The box C/D snoRNAs are expressed in discrete forms with varying ends

The analysis of all paired-end reads mapping to full-length snoRNAs reveals that the great majority of box C/D snoRNAs start sharply 4–6 nt upstream from the box C and end between 2 and 5 nt downstream from the box D (Figure 1B). This variation in snoRNA 5′ and 3′ ends was previously observed but was not further considered and was likely dismissed as processing heterogeneity (14,60). However, close scrutiny of individual snoRNA accumulation profiles suggests non-random distribution of snoRNA 5′ and 3′ ends. Indeed, sequence analysis reveals the presence of two prevalent forms of C/D snoRNA, a short form (snoRNASH) starting 4 or 5 nt upstream of the box C and finishing 2 or 3 nt downstream from the box D, and a long form (snoRNAL) starting 5 or 6 nt upstream from the box C and ending 4 or 5 nt downstream from the box D (Figure 1C and Supplementary File 1, Figure S4). Most snoRNAs were found expressed either as the short (e.g. U106) or the long form (e.g. HBII-295), while a minority was found expressed as both forms (e.g. U15B) or neither as long nor as short forms (Figure 1C and Supplementary File 1, Figure S4A). These findings were also seen by northern blot for two snoRNAs chosen for validation.
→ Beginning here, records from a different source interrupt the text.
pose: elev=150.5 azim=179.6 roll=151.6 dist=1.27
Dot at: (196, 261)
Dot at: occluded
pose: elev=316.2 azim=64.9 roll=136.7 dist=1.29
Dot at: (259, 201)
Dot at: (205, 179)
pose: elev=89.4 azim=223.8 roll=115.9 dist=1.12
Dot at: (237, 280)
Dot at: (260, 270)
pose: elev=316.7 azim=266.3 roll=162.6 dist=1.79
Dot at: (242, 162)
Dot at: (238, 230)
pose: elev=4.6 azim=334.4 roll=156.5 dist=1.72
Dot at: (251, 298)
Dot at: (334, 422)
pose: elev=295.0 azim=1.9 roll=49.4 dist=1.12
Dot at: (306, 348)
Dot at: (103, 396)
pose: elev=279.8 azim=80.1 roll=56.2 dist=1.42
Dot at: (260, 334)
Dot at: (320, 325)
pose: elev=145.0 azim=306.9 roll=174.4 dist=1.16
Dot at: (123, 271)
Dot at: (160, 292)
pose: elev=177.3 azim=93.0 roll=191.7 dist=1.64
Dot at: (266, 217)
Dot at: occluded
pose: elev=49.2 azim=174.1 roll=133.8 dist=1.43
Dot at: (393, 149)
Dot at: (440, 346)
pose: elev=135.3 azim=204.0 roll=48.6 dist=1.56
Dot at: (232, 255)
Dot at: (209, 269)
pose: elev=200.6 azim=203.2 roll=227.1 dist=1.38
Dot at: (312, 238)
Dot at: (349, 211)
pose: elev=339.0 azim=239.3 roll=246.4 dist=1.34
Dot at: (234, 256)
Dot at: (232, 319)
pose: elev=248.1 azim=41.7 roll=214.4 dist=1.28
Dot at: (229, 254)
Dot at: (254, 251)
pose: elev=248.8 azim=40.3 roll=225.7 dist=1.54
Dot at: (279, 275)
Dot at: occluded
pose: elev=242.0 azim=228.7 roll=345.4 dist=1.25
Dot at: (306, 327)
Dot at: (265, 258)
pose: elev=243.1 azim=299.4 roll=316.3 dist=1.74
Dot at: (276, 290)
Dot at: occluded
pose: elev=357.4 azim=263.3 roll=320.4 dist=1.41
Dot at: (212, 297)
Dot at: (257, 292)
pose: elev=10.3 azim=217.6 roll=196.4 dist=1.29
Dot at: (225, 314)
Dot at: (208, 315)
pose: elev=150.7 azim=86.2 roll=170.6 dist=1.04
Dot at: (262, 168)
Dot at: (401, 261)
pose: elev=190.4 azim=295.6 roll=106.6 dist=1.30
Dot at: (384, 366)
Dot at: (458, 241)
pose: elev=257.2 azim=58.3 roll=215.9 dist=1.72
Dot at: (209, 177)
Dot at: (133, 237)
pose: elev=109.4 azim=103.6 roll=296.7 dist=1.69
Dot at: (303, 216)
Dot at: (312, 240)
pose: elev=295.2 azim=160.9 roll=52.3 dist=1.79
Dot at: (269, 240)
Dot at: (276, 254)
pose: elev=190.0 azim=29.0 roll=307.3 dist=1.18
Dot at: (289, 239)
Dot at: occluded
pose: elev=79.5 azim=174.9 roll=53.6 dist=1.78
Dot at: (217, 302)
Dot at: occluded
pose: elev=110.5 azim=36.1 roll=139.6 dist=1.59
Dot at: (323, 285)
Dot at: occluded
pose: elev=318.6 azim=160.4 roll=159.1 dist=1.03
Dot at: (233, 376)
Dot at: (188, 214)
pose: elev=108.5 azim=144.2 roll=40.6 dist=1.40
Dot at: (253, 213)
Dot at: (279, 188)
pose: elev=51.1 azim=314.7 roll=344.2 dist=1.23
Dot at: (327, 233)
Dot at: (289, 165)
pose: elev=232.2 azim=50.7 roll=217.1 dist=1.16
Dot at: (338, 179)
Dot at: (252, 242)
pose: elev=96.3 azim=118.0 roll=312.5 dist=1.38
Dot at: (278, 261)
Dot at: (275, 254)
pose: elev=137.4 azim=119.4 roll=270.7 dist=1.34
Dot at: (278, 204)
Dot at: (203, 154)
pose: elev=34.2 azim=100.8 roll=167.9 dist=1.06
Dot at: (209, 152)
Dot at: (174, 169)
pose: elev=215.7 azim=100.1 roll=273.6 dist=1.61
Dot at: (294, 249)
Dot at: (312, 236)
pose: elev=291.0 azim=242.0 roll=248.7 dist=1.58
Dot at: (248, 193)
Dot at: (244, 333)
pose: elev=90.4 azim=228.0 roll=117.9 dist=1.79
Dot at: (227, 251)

U31 is detected only as a short form by RNA-seq and is present as one band by northern blot, and snR39B is detected as both a long and a short form by RNA-seq and is present as two bands by northern blot (Supplementary File 1, Figures S5 and S6). This snoRNA-specific distribution of 5′ and 3′ ends suggests that the difference between snoRNA forms is generated through specific processing pathways and not random processing heterogeneity. Indeed, the exact snoRNA forms are well conserved across the four cell lines considered regardless of their tissular origin and proliferative potential (Supplementary File 1, Figure S4B).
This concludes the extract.